In this study, the decision was made to reword statements where possible to remove the words ‘addict’ and ‘addiction’, as panel members suggested that these terms could potentially stigmatise codeine misusers. This potential for stigmatisation was supported by existing literature [57, 58]. The choice of replacement words was difficult due to a lack of consistency in addiction diagnostic terminology and the changing nature and continued debate around the lexicon of addiction [59]. ‘Dependence’, as used by The International Classification of Diseases [60], was ultimately chosen as the most suitable replacement word over ‘substance use disorder’, as used by the Diagnostic and Statistical Manual of Mental Disorders [61], as the former implies compulsive use and is more concise. However, this was not done without recognising its limitations, as many of the statements were direct quotes from codeine misusers who referred to themselves as ‘addicts’. This suggested that the term may be a normal part of their vernacular and potentially a suitable choice for a survey attempting to use the language of the participants. In addition, the word dependence has a dual meaning, traditionally referring to the normal physiological adaptations that occur in response to repeated drug administration rather than being associated with compulsive use [62].
A limitation of this study is that the language used was not validated by codeine misusers prior to finalising the Q sample. The statements could potentially have been piloted with codeine misusers after completion of the Delphi component, however limited access to potential participants precluded this option.

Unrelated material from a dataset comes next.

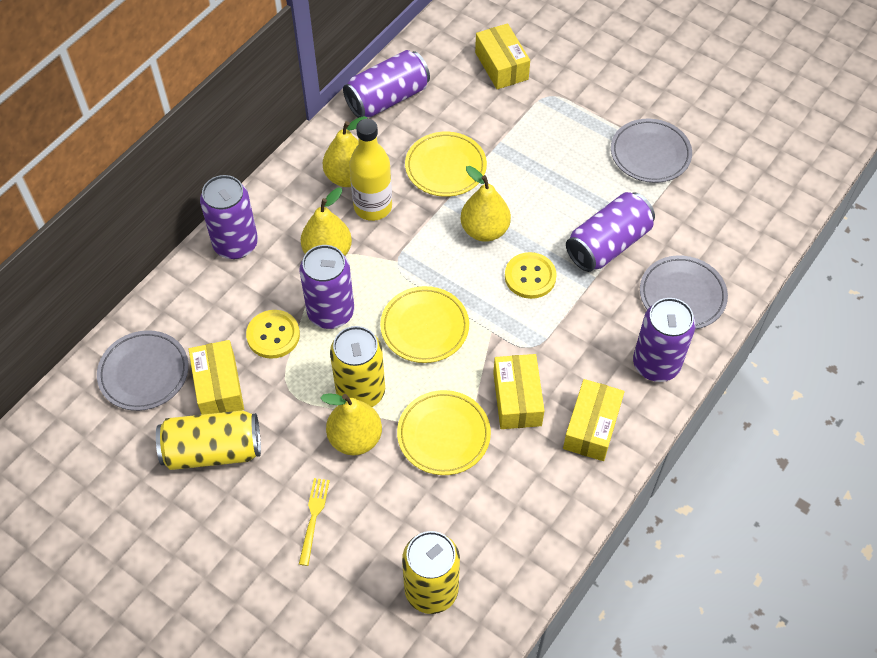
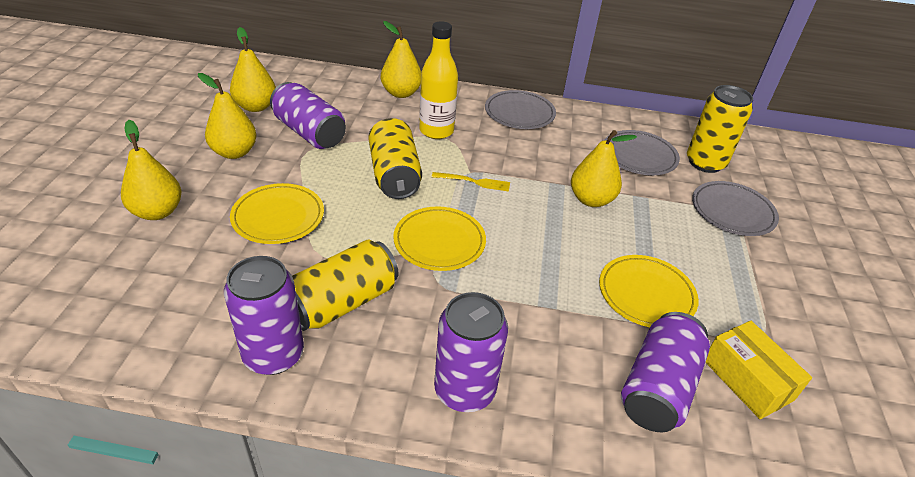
purple can: [200,175,258,259] [299,245,354,329] [343,50,430,118] [566,192,655,272] [633,298,696,382] = 5 -> [224,256,304,375] [270,82,346,149] [434,292,508,412] [621,312,710,432] = 4
yellow box: [188,340,244,415] [475,23,530,89] [493,354,545,429] [563,379,624,461] = 4 -> [705,321,812,419] = 1
yellow button: [246,310,300,359] [505,252,557,299] = 2 -> none = 0
yellow pear: [301,188,352,256] [321,393,382,455] [323,116,367,187] [460,166,511,242] = 4 -> [121,120,182,220] [198,73,257,159] [230,27,276,112] [381,21,421,98] [571,130,637,207] = 5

The Delphi panel were provided with written information outlining the task, including the background of the study, the aim and instructions. However, three participants asked for further explanation and clarification about whether their responses should reflect their personal views of dependence or the views likely to be expressed by misusers. This potential ambiguity may have affected the reliability of the panel responses and highlights the importance of providing clear and specific instructions, particularly when using a methodology that participants may be unfamiliar with. In addition, the majority of experts had knowledge of and experience with other types of misusers as well as OTC codeine misusers. This may have led to the inclusion of some views of dependence not specific to OTC codeine. Despite these limitations, the Delphi technique was successfully incorporated into the process of Q sample construction as a mechanism to reduce researcher bias and produce a Q sample suited to codeine misusers.